Required work:
From the data below, copy exactly the lines that lie between the one holding "[88,220,132,233] happy. ->" and the one holding "[210,371,250,383] grace, ->", including both, and nothing more.

Data for review:

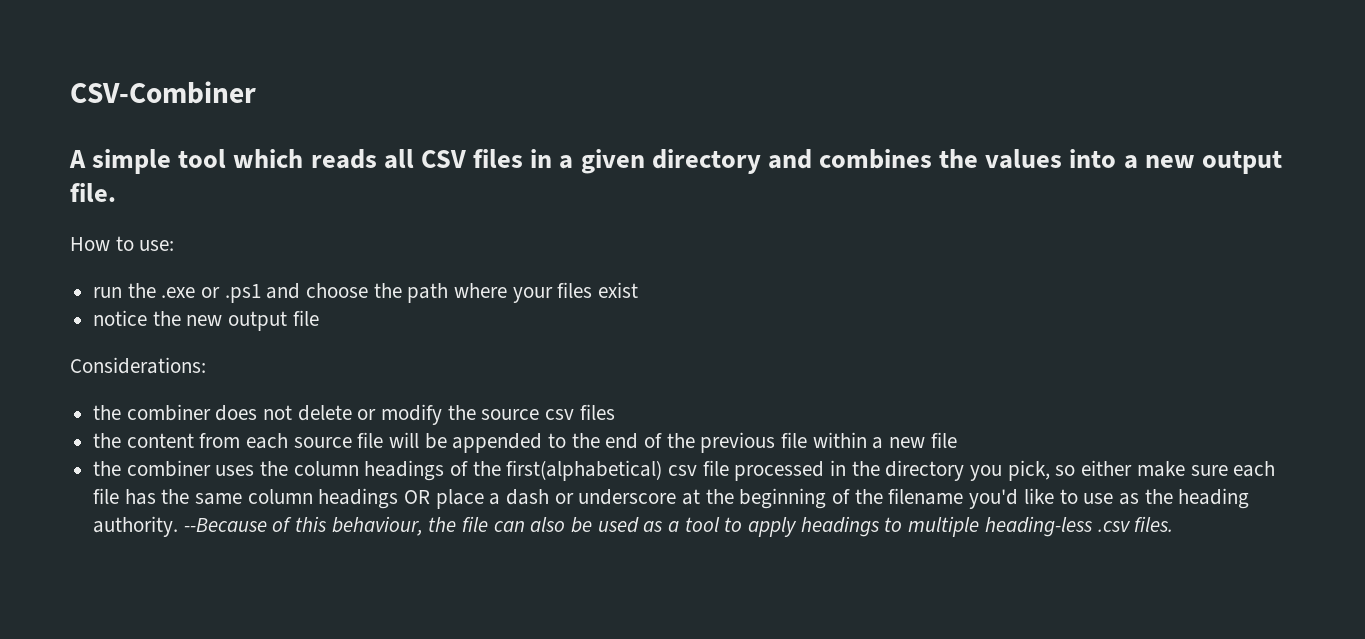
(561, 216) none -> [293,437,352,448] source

...

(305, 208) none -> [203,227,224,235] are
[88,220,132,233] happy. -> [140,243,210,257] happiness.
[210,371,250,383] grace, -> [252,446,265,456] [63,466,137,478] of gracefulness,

--

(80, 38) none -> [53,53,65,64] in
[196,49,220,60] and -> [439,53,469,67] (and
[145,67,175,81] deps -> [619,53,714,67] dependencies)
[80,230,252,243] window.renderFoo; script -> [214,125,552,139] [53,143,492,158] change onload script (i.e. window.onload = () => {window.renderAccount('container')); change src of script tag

Written response:
[88,220,132,233] happy. -> [140,243,210,257] happiness.
[210,371,250,383] grace, -> [252,446,265,456] [63,466,137,478] of gracefulness,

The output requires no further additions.